As you’d expect, many people think energy stocks are fully valued, if not excessively valued, after their big run. The S&P/TSX energy sector has gained 411% since 1999.

There aren’t any bargains left. Or are there? To estimate value and future growth, analysts have a variety of ways to slice through oil company data. Some are strictly oil and gas industry insight, others are methods of analysis that apply to any company or stock. The tables here show what some analytic approaches say about the largest-capitalization oil and gas stocks in the S&P/TSX energy index. By one measure you find what appears to be a bargain, but by another the “bargain” looks not so appealing.

One set of measurements are basic to any stock: return on equity, earnings growth rate, and price relative to shareholders equity (book value). In the table on the left, all stocks reveal above-average profitability, except for start-up Western Oil Sands (which counts its operating life in months) and most have had superior profit growth. Note the relatively low price/book value for Canadian Natural Resources and EnCana Corp., the big exploration and production market leaders.

Exceedingly fast growth also distorts analytical results. This is particularly so for PetroKazakhstan and Niko Resources.
These two have been the meteors of the energy sector, and by some measures shown here, their prices have outrun expected value.

Though Canadian companies, their common feature is foreign operations. They operate in Asia, with little or no presence in the Canadian oil patch. Their earnings growth rates are almost off the scale, and that has resulted in high stock prices relative to book value.

Estimating the value of a fast-growth
company is the purpose of the “intrinsic value” figures in the middle table. This method is used by Benjamin Graham, founder of investment analysis. The challenge is to guess how fast a company will grow in the next few years. We show two conservative estimates of growth — 10% a year and 15% a year — using three-year average earnings as the calculation’s starting point. Analytical measurements tend to be truer for longer established and larger concerns, but they are not always flattering.

→ **DATA**
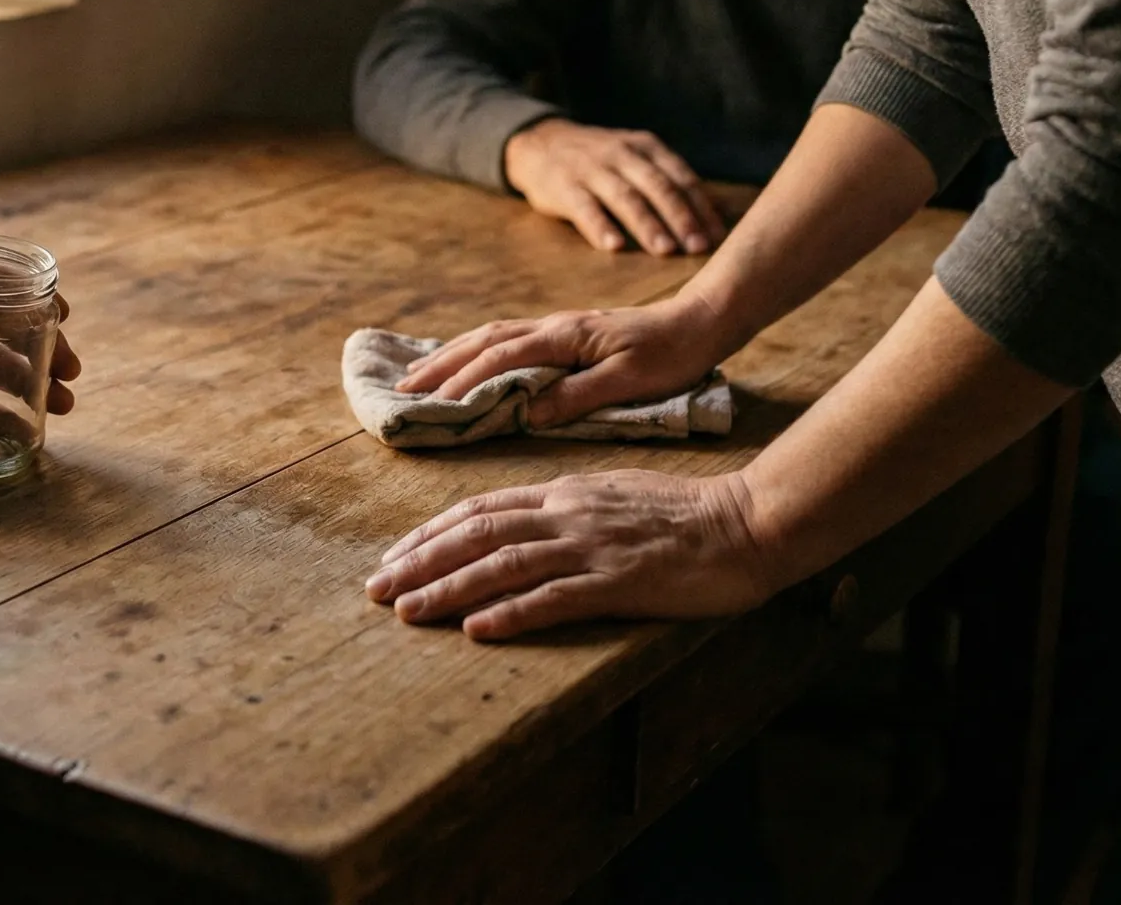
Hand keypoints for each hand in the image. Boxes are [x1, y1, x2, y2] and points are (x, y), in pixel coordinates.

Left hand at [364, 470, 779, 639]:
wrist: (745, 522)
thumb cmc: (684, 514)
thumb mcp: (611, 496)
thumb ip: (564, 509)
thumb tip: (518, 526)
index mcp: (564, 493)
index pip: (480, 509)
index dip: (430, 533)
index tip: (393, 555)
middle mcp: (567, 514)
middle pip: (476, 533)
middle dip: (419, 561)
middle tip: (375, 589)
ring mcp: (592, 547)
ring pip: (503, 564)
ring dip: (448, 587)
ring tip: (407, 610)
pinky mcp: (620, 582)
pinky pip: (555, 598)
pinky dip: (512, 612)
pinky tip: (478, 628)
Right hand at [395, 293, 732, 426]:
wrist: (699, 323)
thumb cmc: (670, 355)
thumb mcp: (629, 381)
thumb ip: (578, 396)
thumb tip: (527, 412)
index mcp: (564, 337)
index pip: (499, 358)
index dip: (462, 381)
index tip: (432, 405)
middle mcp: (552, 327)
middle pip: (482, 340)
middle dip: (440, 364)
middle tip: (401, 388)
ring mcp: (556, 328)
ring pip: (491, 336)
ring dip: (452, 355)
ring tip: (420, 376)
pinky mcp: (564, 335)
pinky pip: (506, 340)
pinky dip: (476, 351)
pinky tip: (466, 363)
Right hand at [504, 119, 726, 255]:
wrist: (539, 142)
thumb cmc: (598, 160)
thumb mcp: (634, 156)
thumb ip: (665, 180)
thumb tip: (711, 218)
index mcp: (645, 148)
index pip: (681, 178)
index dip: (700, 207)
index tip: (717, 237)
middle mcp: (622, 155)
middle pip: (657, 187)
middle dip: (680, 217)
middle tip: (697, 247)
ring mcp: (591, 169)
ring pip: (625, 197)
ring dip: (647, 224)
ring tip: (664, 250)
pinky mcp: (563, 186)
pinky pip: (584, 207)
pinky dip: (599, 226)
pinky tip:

→ **ACTIVITY LIST**
1. Using the energy stock valuation article, explain in one to three sentences why PetroKazakhstan and Niko Resources trade at high prices relative to book value.
2. Render this sentence from the energy stock valuation article in French: "Exceedingly fast growth also distorts analytical results."
3. Carry on the energy stock valuation article from its last sentence.
None of the entries is needed for this work.

→ **EXERCISE RESPONSES**
1. Their earnings growth rates are almost off the scale, and that extremely fast growth has pushed their stock prices high relative to book value. Both are Canadian companies whose operations are in Asia, with little or no presence in the Canadian oil patch.

2. Une croissance extrêmement rapide fausse également les résultats analytiques.

3.
So Imperial Oil shows up poorly in its stock price relative to expected future production (sometimes described as the “standardized measure of discounted future net cash flows from proved reserves.”)

To its credit, Imperial is alone among the big integrated companies in reporting this figure. As the country’s leading refiner and marketer of petroleum products — a more diverse set of businesses than exploration and production operations — Imperial’s future does not rest on its production alone.

This statistic attempts to sum up the cash a company might generate in the future from its current oil and gas reserves. The figure is especially significant for exploration and production companies. As the figure is a projection based on a series of estimates, don’t be surprised at any variance in future performance.

The table on the right shows the discounted cash flow measure used by Warren Buffett to evaluate companies. The starting-point is each company’s recent actual cash flow.

Because of fast industry growth in the past year, we have heeded Graham’s advice to use averages when analysing a company’s results. So free cash flow for the past three years has been averaged for the basis of the calculation, which projects ahead 10 years.
Estimated future growth rate is 15%.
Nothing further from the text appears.